As the generative AI boom continues, Groq faces increasing competition from both new AI chip companies and AI hardware powerhouse Nvidia.

Nvidia is estimated to control between 70% and 95% of the market for AI chips used to train and deploy generative AI models, and the company is taking aggressive steps to maintain its dominant position.

Nvidia has committed to releasing a new AI chip architecture every year, rather than every two years as it has in the past. And it is reportedly creating a new business unit focused on designing custom chips for cloud computing companies and others, including AI hardware.

In addition to Nvidia, Groq competes with Amazon, Google, and Microsoft, which all offer — or will soon offer — custom chips for AI workloads in the cloud. Amazon has its Trainium, Inferentia, and Graviton processors available through AWS; Google Cloud customers can use the aforementioned TPUs, and eventually Google’s Axion chip; and Microsoft recently launched Azure preview instances for its Cobalt 100 processor, with Maia 100 AI Accelerator instances expected to launch in the next few months.

Groq could also be eyeing Arm, Intel, AMD and a growing number of startups as rivals in the AI ​​chip market, which could reach $400 billion in annual sales in the next five years, according to some analysts. Arm and AMD in particular have thriving AI chip businesses, thanks to rising capital spending by cloud providers to meet the demand for processing power for generative AI.

D-Matrix raised $110 million late last year to commercialize what it describes as a first-of-its-kind computing platform for inference. In June, Etched came out of stealth with $120 million for a processor purpose-built to accelerate the dominant generative AI model architecture, Transformer. SoftBank’s Masayoshi Son is reportedly looking to raise $100 billion for a chip venture to compete with Nvidia.

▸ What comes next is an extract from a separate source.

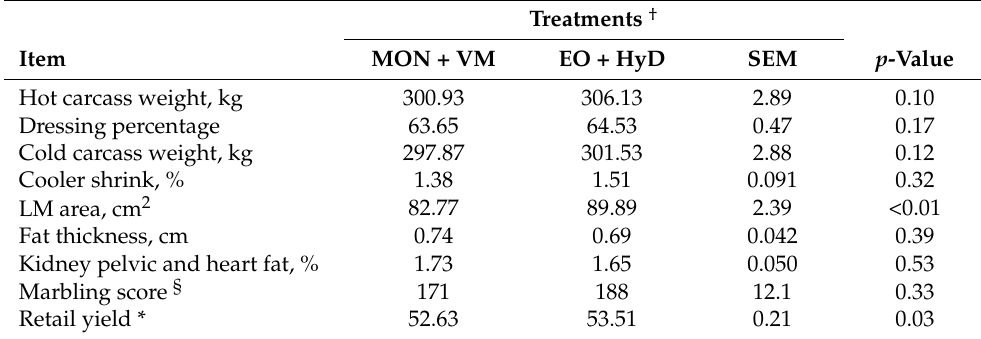
Table 3. Effect of treatments on carcass characteristics of finishing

And OpenAI is reportedly in talks with investment firms to launch an AI chip manufacturing initiative.

To carve out a niche for itself, Groq is investing heavily in corporate and government activities.

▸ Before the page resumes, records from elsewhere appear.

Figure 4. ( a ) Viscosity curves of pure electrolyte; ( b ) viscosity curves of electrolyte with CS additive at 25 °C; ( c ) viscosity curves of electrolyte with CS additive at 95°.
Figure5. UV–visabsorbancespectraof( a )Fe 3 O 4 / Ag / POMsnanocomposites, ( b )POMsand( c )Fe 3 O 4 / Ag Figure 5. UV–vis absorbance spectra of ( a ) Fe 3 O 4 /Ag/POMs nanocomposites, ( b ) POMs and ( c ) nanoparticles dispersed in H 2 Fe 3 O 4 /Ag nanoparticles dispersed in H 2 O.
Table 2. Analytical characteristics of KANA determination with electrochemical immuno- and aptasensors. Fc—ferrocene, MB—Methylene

In March, Groq acquired Definitive Intelligence, a Palo Alto-based company offering a range of business-focused AI solutions, to create a new business unit called Groq Systems. Groq Systems’ scope includes serving organizations, including U.S. government agencies and sovereign nations, that want to add Groq chips to existing data centers or build new data centers using Groq processors.

Groq recently partnered with Carahsoft, a government IT contractor, to sell its solutions to public sector customers through Carahsoft’s channel partners. The startup signed a letter of intent to install tens of thousands of LPUs in a Norwegian data center owned by European company Earth Wind & Power.

Groq is also working with Saudi consulting firm Aramco Digital to install LPUs in future data centers in the Middle East.

At the same time it’s building relationships with customers, Mountain View, California-based Groq is moving toward the next generation of its chip. Last August, the company announced it had signed a contract with Samsung’s foundry to produce 4nm LPUs, which are expected to offer performance and efficiency gains over Groq’s first-generation 13nm chips.

Groq says it plans to deploy over 108,000 LPUs by the end of Q1 2025.